Let’s talk about Fight Club

This is brings us to Sheva’s “Fight Club” piece on FemHype, which offers a more nuanced and interesting discussion of what violence means in the context of gaming. The piece wonders why it is that despite our ability to now craft incredible virtual worlds that violence is often retained as the core mechanic. Other things can be done, but still in a big open-world role-playing game like Fallout 3, you’ll be spending a great deal more time shooting giant ants and Super Mutants than, say, debating The Enclave on their lack of a constitutional mandate. At first, Sheva says, her reaction in conversation with others was to advocate for more choice even in violent games, but then she realized that even in a game where you can choose not to be violent, violence still informs the game world and how the player progresses. So even if violence doesn’t create violent video gamers why is there such an insistence on violence existing in games in the first place? Sheva writes:

“There is a growing multitude of games that don’t utilize violence as a central mechanic. Many of these are in the independent sector—The Stanley Parable, Papers, Please, and Never Alone are a few of my personal favorites. Telltale Games’ entire catalogue since the release of season one of The Walking Dead has had conversation and social maneuvering as the central game mechanic. Animal Crossing, The Sims, and Minecraft are all worldwide sensations made by what one would now consider to be AAA companies, and yet, since not one of these games has violence as a core mechanic, each and every one of them has been criticized as not being ‘game-y’ enough.”

Gone Home game

This gets us closer to what is going on, that there is a tendency for people to argue that games without violence as a central mechanic are not games. This a dangerous tactic often used in online debates to delegitimize the significant, artistic work done by independent game developers who are expanding the language of games. For example, although a game like Gone Home was widely praised by the gaming press and was a commercial success, there was a vocal group of gamers who argued that since Gone Home is about exploration and discovery it cannot be a real game.
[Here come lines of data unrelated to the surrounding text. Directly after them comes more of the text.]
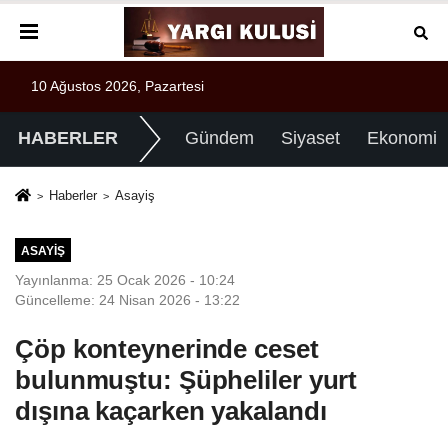
10 Ağustos 2026, Pazartesi
HABERLER
Gündem
Siyaset
Ekonomi
Haberler
Asayiş
ASAYIŞ
Yayınlanma: 25 Ocak 2026 - 10:24
Güncelleme: 24 Nisan 2026 - 13:22
Çöp konteynerinde ceset
bulunmuştu: Şüpheliler yurt
dışına kaçarken yakalandı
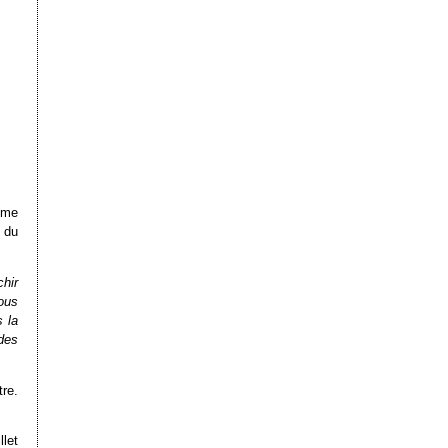
ême
 du
chir
ous
 la
 des
re.
llet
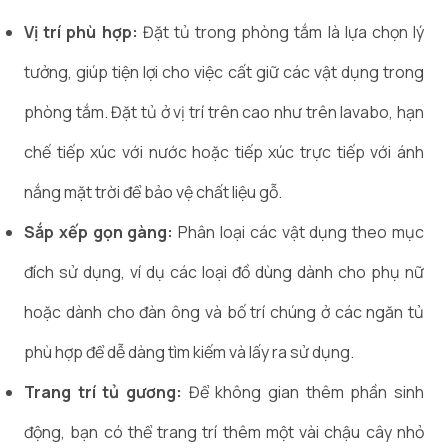
Vị trí phù hợp:
Đặt tủ trong phòng tắm là lựa chọn lý
tưởng, giúp tiện lợi cho việc cất giữ các vật dụng trong
phòng tắm. Đặt tủ ở vị trí trên cao như trên lavabo, hạn
chế tiếp xúc với nước hoặc tiếp xúc trực tiếp với ánh
nắng mặt trời để bảo vệ chất liệu gỗ.
Sắp xếp gọn gàng:
Phân loại các vật dụng theo mục
đích sử dụng, ví dụ các loại đồ dùng dành cho phụ nữ
hoặc dành cho đàn ông và bố trí chúng ở các ngăn tủ
phù hợp để dễ dàng tìm kiếm và lấy ra sử dụng.
Trang trí tủ gương:
Để không gian thêm phần sinh
động, bạn có thể trang trí thêm một vài chậu cây nhỏ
This is where we get to the root cause of the kind of online harassment we see too often on Twitter and other online spaces: the pernicious belief that games and other media should only have one form, and that they exist to cater to a single group of male gamers. As Sheva says in her article:

“Violence, goes the logic, is what makes a game masculine—and, by extension, being masculine is what makes a video game a video game.”

It’s this belief system which causes women, persons of colour, and others to be attacked online for even suggesting that games should do more. One might say that it’s the players and not the game. The answer is both yes and no. This behaviour is informed by a specific kind of reactionary right-wing ideology — the same you find fighting against gay marriage, health care, or welfare. It’s the ideology that is against equality of any kind, that wishes to preserve one type of power and privilege for a limited group of people. This is the root of the “masculine fragility” that Sheva mentions in her article — it is an attempt to circumvent the greater equality afforded everyone within games and games culture through intimidation, fear, and harassment.
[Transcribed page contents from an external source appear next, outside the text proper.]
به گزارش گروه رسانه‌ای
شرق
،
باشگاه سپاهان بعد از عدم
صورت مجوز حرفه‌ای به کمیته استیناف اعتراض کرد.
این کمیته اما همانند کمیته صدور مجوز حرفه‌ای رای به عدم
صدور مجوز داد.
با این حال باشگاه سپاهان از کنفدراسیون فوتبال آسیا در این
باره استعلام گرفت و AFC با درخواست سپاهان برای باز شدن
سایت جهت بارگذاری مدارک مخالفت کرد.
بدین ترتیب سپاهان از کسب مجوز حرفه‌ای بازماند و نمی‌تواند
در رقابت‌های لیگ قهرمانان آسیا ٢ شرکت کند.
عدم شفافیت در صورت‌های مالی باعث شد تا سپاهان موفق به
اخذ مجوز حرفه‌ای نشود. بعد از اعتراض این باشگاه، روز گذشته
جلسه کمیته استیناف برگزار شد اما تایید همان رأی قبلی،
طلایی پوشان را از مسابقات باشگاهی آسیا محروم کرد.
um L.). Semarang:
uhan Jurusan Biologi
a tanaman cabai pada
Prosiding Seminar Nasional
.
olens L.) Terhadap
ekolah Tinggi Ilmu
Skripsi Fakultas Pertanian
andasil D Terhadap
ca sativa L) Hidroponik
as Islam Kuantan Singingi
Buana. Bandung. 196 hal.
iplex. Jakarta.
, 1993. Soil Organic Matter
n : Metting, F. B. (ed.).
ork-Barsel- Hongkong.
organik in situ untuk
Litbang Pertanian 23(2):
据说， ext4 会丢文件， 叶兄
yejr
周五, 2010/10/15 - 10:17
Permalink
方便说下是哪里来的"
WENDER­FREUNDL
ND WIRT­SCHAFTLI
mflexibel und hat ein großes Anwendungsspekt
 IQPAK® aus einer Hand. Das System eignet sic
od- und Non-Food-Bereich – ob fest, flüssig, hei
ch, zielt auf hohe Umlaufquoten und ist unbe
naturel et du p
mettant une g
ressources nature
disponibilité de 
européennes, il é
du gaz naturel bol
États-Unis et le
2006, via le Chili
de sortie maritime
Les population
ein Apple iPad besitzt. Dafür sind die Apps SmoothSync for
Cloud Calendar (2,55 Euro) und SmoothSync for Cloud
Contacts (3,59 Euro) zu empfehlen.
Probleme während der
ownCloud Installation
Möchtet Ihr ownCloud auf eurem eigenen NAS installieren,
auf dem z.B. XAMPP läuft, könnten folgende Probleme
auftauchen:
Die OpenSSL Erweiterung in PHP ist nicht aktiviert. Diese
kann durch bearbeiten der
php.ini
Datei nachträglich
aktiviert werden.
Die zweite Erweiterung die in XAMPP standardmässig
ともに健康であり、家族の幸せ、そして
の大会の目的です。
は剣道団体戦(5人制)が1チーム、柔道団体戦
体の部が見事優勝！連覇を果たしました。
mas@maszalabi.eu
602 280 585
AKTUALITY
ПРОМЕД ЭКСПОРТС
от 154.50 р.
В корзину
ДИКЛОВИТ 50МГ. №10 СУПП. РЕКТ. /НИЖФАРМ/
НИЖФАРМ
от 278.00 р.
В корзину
Playing a violent game or making one or even enjoying one doesn’t make you a bad person, but seeing it as the only expressive form for games and then attacking other people for disagreeing with you certainly does. It is only through more sophisticated critical commentary, the building of new, diverse communities of game creators, the continued expansion of the expressive power of the medium, and actively challenging the social and economic structures that reproduce, support, and enable one limited point of view about games, that we will ensure that a safe space for both players and creators will be the norm rather than a pleasant exception.